Lunettes : la solution la plus simple
Les lunettes corrigent l’astigmatisme grâce à des verres cylindriques (on parle de correction “cylindre” et “axe”).
Avantages :
- simplicité, confort, sécurité
- excellente qualité optique
Limites :
- adaptation parfois nécessaire si l’astigmatisme est important ou si l’axe change beaucoup
- contraintes pratiques (sport, pluie, buée…)
Lentilles de contact : torique le plus souvent
Pour corriger l’astigmatisme, on utilise généralement des lentilles toriques, conçues pour rester stables sur l’œil (orientation).
Avantages :
- champ visuel large
- très bonne vision en activité, sport
Limites :
- adaptation et suivi nécessaires
- qualité de la surface oculaire déterminante (sécheresse = inconfort)
- hygiène stricte pour réduire le risque infectieux
Et la chirurgie réfractive ?
La chirurgie (laser, implants, etc.) peut corriger certains astigmatismes, mais la décision dépend de nombreux paramètres (cornée, stabilité, âge, autres défauts visuels…).
Astigmatisme : évolution et suivi
Est-ce que l’astigmatisme évolue ?
Souvent, l’astigmatisme est stable ou évolue lentement.

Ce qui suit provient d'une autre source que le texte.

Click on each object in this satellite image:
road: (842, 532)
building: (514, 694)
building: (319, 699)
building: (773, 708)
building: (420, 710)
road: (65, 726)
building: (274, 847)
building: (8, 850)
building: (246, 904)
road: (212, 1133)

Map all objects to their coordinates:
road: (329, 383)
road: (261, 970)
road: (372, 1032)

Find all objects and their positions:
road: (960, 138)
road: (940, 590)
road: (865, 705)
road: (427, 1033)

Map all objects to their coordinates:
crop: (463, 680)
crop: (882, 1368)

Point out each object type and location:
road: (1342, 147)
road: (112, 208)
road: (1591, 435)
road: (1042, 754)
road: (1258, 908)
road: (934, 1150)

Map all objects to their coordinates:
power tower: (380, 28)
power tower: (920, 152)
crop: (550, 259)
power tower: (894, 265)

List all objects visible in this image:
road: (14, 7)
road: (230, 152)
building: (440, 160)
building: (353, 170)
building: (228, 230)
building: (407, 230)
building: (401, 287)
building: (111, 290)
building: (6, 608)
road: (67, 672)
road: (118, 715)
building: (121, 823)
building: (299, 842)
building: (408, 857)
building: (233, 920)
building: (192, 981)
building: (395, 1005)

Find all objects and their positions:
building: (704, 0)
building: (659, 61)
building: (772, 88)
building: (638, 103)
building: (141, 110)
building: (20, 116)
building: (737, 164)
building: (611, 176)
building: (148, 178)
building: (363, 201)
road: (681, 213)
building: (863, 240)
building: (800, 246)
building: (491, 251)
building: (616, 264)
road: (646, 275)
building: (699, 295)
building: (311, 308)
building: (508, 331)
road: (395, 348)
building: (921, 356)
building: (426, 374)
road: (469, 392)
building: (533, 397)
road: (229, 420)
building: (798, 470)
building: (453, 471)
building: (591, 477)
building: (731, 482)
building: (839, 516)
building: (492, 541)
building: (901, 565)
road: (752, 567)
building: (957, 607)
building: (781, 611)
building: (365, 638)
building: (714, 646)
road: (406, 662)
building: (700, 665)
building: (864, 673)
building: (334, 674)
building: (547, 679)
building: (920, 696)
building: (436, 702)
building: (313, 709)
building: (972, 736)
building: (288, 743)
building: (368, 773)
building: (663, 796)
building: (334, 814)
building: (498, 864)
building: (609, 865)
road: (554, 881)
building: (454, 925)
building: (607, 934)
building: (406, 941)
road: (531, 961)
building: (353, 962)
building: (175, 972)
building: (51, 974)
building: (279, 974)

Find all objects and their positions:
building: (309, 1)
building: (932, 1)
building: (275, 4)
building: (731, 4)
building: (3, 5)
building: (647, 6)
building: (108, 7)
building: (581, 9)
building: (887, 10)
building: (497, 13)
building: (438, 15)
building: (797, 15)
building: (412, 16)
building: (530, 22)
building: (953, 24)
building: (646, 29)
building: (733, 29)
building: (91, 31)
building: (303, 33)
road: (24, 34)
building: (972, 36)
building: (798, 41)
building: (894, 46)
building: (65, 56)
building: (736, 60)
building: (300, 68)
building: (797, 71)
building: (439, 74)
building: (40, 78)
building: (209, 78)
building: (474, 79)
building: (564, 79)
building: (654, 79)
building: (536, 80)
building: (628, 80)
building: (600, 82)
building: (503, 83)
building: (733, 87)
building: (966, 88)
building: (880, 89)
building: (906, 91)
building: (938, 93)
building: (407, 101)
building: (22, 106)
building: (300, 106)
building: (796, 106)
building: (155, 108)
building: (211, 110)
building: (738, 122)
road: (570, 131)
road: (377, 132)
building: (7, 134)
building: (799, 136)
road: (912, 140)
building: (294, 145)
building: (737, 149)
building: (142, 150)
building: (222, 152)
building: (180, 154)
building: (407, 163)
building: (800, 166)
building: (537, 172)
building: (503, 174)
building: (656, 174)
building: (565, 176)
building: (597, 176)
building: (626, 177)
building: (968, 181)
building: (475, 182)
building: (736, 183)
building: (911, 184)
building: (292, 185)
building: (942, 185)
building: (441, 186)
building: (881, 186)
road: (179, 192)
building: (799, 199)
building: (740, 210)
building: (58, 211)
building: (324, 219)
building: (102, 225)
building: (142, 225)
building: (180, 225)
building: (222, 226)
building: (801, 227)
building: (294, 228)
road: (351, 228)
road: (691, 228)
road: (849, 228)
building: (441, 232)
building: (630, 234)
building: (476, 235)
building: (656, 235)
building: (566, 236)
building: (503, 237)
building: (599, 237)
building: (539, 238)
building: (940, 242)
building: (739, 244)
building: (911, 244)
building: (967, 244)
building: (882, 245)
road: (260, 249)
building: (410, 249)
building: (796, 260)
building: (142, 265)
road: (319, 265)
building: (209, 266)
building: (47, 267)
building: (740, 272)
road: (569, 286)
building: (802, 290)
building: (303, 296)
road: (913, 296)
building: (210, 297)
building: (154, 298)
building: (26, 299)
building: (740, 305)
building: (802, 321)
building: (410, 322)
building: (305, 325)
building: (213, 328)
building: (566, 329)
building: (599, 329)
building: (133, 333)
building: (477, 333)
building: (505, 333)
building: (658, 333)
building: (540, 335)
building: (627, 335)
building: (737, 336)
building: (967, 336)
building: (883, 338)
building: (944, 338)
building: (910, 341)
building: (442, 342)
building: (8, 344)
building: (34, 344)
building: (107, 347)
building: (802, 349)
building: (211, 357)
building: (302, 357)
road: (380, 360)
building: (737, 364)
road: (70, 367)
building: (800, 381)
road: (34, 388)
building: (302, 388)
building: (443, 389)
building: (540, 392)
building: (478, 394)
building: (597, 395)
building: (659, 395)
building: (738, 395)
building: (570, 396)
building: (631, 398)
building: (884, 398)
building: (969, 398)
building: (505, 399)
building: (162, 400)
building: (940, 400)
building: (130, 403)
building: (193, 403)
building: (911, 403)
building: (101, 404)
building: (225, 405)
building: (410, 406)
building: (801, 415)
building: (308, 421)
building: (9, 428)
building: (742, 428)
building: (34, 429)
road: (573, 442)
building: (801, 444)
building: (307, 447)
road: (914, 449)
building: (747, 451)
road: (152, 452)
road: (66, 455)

Il peut changer :
- avec la croissance (enfance/adolescence),
- avec l’âge (modifications du cristallin),
- ou en cas de variations de surface oculaire.
Un changement rapide, un astigmatisme qui devient irrégulier, ou une baisse de vision non expliquée justifient un contrôle plus poussé.
Complications possibles
L’astigmatisme en lui-même n’est pas “dangereux”. Le vrai risque concerne surtout :
- l’amblyopie chez l’enfant si l’astigmatisme est important et non corrigé précocement,
- certaines maladies de la cornée (ex. kératocône) à dépister en cas de suspicion,
- la fatigue chronique et la gêne fonctionnelle si la correction n’est pas adaptée.